PROBLEM STATEMENT - Reproduce the material below line for line, keeping every character, number, and mark unchanged.
[PROVIDED RECORDS Boundary: Start]
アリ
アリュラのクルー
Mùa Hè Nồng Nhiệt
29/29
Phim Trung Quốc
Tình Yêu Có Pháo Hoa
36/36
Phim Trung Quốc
[PROVIDED RECORDS Boundary: End]
OUTPUT OF THE EXERCISE -
アリ
アリュラのクルー
Mùa Hè Nồng Nhiệt
29/29
Phim Trung Quốc
Tình Yêu Có Pháo Hoa
36/36
Phim Trung Quốc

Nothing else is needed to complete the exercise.